'''

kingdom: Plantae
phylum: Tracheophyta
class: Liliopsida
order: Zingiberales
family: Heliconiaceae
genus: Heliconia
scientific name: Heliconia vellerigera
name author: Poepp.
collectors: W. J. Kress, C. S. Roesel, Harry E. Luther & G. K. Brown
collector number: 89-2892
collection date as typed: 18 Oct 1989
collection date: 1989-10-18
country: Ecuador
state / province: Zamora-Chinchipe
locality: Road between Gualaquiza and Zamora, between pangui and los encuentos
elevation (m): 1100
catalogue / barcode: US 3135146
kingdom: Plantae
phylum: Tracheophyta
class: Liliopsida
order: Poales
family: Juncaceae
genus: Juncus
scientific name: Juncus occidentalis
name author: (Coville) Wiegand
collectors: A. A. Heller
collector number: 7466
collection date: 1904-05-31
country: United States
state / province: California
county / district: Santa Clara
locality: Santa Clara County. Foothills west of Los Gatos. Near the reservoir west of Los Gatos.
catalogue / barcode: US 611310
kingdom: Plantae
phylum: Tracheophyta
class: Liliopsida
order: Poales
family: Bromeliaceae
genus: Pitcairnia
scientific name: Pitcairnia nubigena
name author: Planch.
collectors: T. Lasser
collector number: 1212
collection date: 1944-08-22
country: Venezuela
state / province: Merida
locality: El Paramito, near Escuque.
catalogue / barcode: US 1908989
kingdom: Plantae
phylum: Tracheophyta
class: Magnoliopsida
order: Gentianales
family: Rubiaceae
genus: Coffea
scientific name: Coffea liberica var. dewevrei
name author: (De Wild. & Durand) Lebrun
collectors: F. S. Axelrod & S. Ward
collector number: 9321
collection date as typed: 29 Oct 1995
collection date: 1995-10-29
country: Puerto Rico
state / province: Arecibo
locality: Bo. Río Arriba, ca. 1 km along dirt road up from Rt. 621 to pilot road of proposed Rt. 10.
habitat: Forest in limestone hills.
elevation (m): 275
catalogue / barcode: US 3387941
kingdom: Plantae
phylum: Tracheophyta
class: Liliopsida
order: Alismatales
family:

'''

Rewrite all of the lines above as a numbered list, leaving out any blank lines.

1. kingdom: Plantae
2. phylum: Tracheophyta
3. class: Liliopsida
4. order: Zingiberales
5. family: Heliconiaceae
6. genus: Heliconia
7. scientific name: Heliconia vellerigera
8. name author: Poepp.
9. collectors: W. J. Kress, C. S. Roesel, Harry E. Luther & G. K. Brown
10. collector number: 89-2892
11. collection date as typed: 18 Oct 1989
12. collection date: 1989-10-18
13. country: Ecuador
14. state / province: Zamora-Chinchipe
15. locality: Road between Gualaquiza and Zamora, between pangui and los encuentos
16. elevation (m): 1100
17. catalogue / barcode: US 3135146
18. kingdom: Plantae
19. phylum: Tracheophyta
20. class: Liliopsida
21. order: Poales
22. family: Juncaceae
23. genus: Juncus
24. scientific name: Juncus occidentalis
25. name author: (Coville) Wiegand
26. collectors: A. A. Heller
27. collector number: 7466
28. collection date: 1904-05-31
29. country: United States
30. state / province: California
31. county / district: Santa Clara
32. locality: Santa Clara County. Foothills west of Los Gatos. Near the reservoir west of Los Gatos.
33. catalogue / barcode: US 611310
34. kingdom: Plantae
35. phylum: Tracheophyta
36. class: Liliopsida
37. order: Poales
38. family: Bromeliaceae
39. genus: Pitcairnia
40. scientific name: Pitcairnia nubigena
41. name author: Planch.
42. collectors: T. Lasser
43. collector number: 1212
44. collection date: 1944-08-22
45. country: Venezuela
46. state / province: Merida
47. locality: El Paramito, near Escuque.
48. catalogue / barcode: US 1908989
49. kingdom: Plantae
50. phylum: Tracheophyta
51. class: Magnoliopsida
52. order: Gentianales
53. family: Rubiaceae
54. genus: Coffea
55. scientific name: Coffea liberica var. dewevrei
56. name author: (De Wild. & Durand) Lebrun
57. collectors: F. S. Axelrod & S. Ward
58. collector number: 9321
59. collection date as typed: 29 Oct 1995
60. collection date: 1995-10-29
61. country: Puerto Rico
62. state / province: Arecibo
63. locality: Bo. Río Arriba, ca. 1 km along dirt road up from Rt. 621 to pilot road of proposed Rt. 10.
64. habitat: Forest in limestone hills.
65. elevation (m): 275
66. catalogue / barcode: US 3387941
67. kingdom: Plantae
68. phylum: Tracheophyta
69. class: Liliopsida
70. order: Alismatales
71. family:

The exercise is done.